== OBJETIVO DA TAREFA ==
Dê continuidade ao texto sobre a certificação Verafirm no Brasil, começando logo depois da última frase apresentada.

== TRECHO DA PÁGINA ==
____________
Brasil lidera projeto de certificação para gerenciamento de ativos de TI
Brasil é terceiro país a implementar processo de certificação Verafirm, da BSA Software Alliance, voltada para gerenciamento de ativos de TI nas empresas.

O Brasil é o terceiro país do mundo a implementar o processo de certificação Verafirm, da BSA Software Alliance, voltada para o gerenciamento de ativos de TI nas corporações – os outros foram Índia e México. O modelo será formalizado no dia 7 de maio, em parceria com o UNASP (Centro Adventista de São Paulo), e formado por três campi universitários – um na capital, São Paulo, outro na cidade de Hortolândia, onde está a sede, e o terceiro em Engenheiro Coelho, no interior do estado. A primeira certificação Verafirm foi concedida no ano passado para a fabricante de produtos elétricos catarinenses Romagnoli.
Segundo dados divulgados pela IDC, 56% das empresas que adotaram processo de gestão dos ativos de software descobriram que tinham mais ferramentas do que realmente precisavam. Por outro lado, 38% tinham licenças insuficientes. O mesmo levantamento global mostrou que as organizações perdem uma média de US$ 407,00 em custos de licenciamento de software por computador, por ano. A escolha do Brasil para impulsionar a certificação – que atende a ISO 19770-1- é justificada pela importância do país nos negócios da BSA Alliance.
“O Brasil é um dos países onde mais se aposta nesse controle de ativos de TI. E o nosso processo vai muito além de um selo. A ideia é permitir, de fato, que as corporações entendam o gerenciamento de ativos”, explicou Frank Caramuru, líder da BSA Alliance no Brasil. O plano da entidade é certificar seis unidades no Verafirm até o final deste ano e, em 2016, chegar a 11 entidades certificadas. O custo médio para se alcançar essa certificação varia de R$ 12 mil, para empresas com até 250 computadores, a R$ 17 mil, para as que ficam entre 251 a 500 computadores.
____________
== MATERIAL FORNECIDO ==
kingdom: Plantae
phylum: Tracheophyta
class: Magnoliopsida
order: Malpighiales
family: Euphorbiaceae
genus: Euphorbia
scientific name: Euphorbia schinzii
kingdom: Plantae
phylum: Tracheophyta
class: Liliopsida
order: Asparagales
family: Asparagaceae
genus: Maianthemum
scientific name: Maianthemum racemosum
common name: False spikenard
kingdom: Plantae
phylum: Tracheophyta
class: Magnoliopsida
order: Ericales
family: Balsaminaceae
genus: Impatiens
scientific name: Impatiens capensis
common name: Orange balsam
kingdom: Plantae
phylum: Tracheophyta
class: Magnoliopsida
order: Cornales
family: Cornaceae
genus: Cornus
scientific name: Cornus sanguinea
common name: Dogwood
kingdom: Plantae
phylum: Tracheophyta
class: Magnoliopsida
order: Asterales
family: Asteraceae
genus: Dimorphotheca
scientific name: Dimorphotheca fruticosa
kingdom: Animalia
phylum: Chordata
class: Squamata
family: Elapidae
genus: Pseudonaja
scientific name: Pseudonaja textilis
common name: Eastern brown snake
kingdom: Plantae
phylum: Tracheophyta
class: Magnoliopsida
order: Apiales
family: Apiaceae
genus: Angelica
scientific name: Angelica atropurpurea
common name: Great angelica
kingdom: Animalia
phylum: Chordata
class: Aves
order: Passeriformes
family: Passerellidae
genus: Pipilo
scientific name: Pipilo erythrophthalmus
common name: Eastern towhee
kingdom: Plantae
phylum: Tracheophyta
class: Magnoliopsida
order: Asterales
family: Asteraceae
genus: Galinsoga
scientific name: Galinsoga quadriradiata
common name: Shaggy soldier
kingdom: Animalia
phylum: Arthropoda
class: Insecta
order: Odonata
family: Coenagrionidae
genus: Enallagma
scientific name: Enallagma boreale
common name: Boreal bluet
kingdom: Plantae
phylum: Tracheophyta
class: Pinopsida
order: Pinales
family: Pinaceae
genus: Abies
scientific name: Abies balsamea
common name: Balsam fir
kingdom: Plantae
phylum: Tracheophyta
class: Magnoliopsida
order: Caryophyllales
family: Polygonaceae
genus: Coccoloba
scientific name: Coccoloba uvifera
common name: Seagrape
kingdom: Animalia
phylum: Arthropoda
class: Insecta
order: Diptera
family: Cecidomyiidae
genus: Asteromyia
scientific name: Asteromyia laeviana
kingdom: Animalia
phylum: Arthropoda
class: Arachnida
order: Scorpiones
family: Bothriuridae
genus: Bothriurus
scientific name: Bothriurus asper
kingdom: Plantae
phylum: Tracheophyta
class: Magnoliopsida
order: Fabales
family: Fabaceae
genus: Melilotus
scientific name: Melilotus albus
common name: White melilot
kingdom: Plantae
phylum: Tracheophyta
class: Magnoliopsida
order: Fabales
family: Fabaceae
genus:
____________
== RESPOSTA DO EXERCÍCIO ==
Ao obter a Verafirm, a corporação não só tem a garantia de que está operando de acordo com padrões de excelência globais e de que está otimizando os seus investimentos em software, mas também obtém o benefício da abstenção de auditoria de software por dois anos, fornecido pelos fabricantes que participam da certificação. “Quem se certifica é a empresa e não o profissional de TI. Essa é uma questão importante. Gerenciamento de ativos de TI é um desafio para todas as áreas e não apenas para a TI especificamente”, destacou Caramuru. O programa foi desenvolvido com participação de experientes profissionais e auditores de SAM (Software Asset Management) e do time BSA.
De acordo com a BSA Alliance, os principais benefícios da certificação são: o retorno do dinheiro investido – uma vez que 80% das empresas certificadas reduzem seus custos com licenciamento em 35%; tolerância nas auditorias, pois a certificação isenta a empresa de processos de auditoria por dois anos; segurança da informação e reconhecimento global. Para receber a certificação Verafirm, o UNASP implementou as melhores práticas para a gestão de seus ativos de software, de acordo com os padrões internacionais da Verafirm, e depois passou por uma auditoria externa que comprovou o sucesso da operação. Todo o processo levou dois meses.
Para manter e sistematizar essas práticas no longo prazo e de acordo com a realidade do centro, o UNASP vem cumprindo o curso BSA para Software Asset Management (SAM). “O curso de Software Asset Management (SAM) foi desenhado para profissionais da área de TI, mas pode ser estendido a outros executivos, na medida em que a tecnologia se torna cada vez mais estratégica dentro das empresas”, completou Frank Caramuru, diretor da BSA no Brasil.